Prometheus 2.0 is focused on improving performance and making it even simpler to operate. It makes the experience more consistent and intuitive with many small and big changes. One of the notable changes is the staleness handling, which was one of the oldest and most requested roadmap items. It helps explicitly to track the disappearing monitoring targets or series from those targets, which reduces querying artifacts and increases alerting responsiveness. The latest release also migrated the recording and alerting rules from a custom format to the ubiquitous YAML format. This makes it much easier to integrate with most configuration management tools and is invaluable for templating.

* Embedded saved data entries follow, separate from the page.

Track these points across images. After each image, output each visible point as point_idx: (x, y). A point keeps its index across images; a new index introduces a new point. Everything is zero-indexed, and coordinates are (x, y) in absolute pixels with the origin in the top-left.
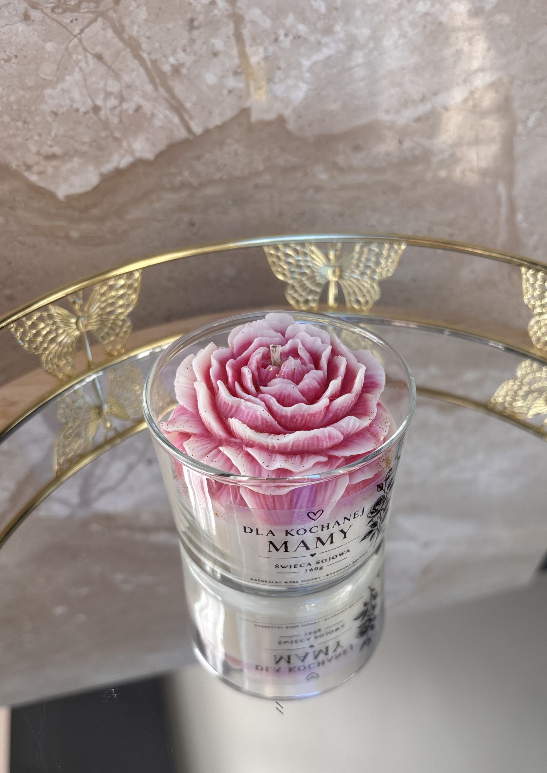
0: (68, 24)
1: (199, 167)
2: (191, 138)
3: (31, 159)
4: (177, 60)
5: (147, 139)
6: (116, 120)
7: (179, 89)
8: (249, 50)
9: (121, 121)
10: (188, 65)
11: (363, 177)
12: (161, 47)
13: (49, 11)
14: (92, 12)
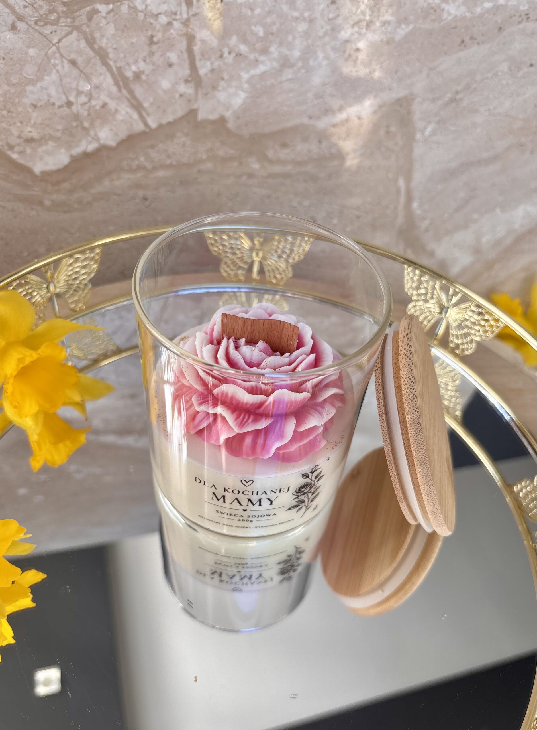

What’s Next with Prometheus?

The new storage subsystem is designed to be accessible and extensible. This goes for new features directly integrated into Prometheus as well as custom tools that can be built on top of it. The simple and open storage format and the library allow users to build custom extensions like dynamic retention policies easily. This enables the storage layer to meet a wide array of requirements without drawing complexity into Prometheus itself, allowing it to focus on its core goals.

The remote APIs will continue to evolve to satisfy requirements for long-term storage without sacrificing Prometheus' model of reliability through simplicity.

The best part about the enhancements in Prometheus 2.0 is that it not only supports today's workloads better than ever, but it also has room to support tomorrow's workloads which enables increasing dynamism in infrastructure. Prometheus 2 is still the Prometheus you have learned to love, just a lot faster and even easier to operate and use. You can try out Prometheus 2.0 as usual by downloading official binaries and container images. Rock On!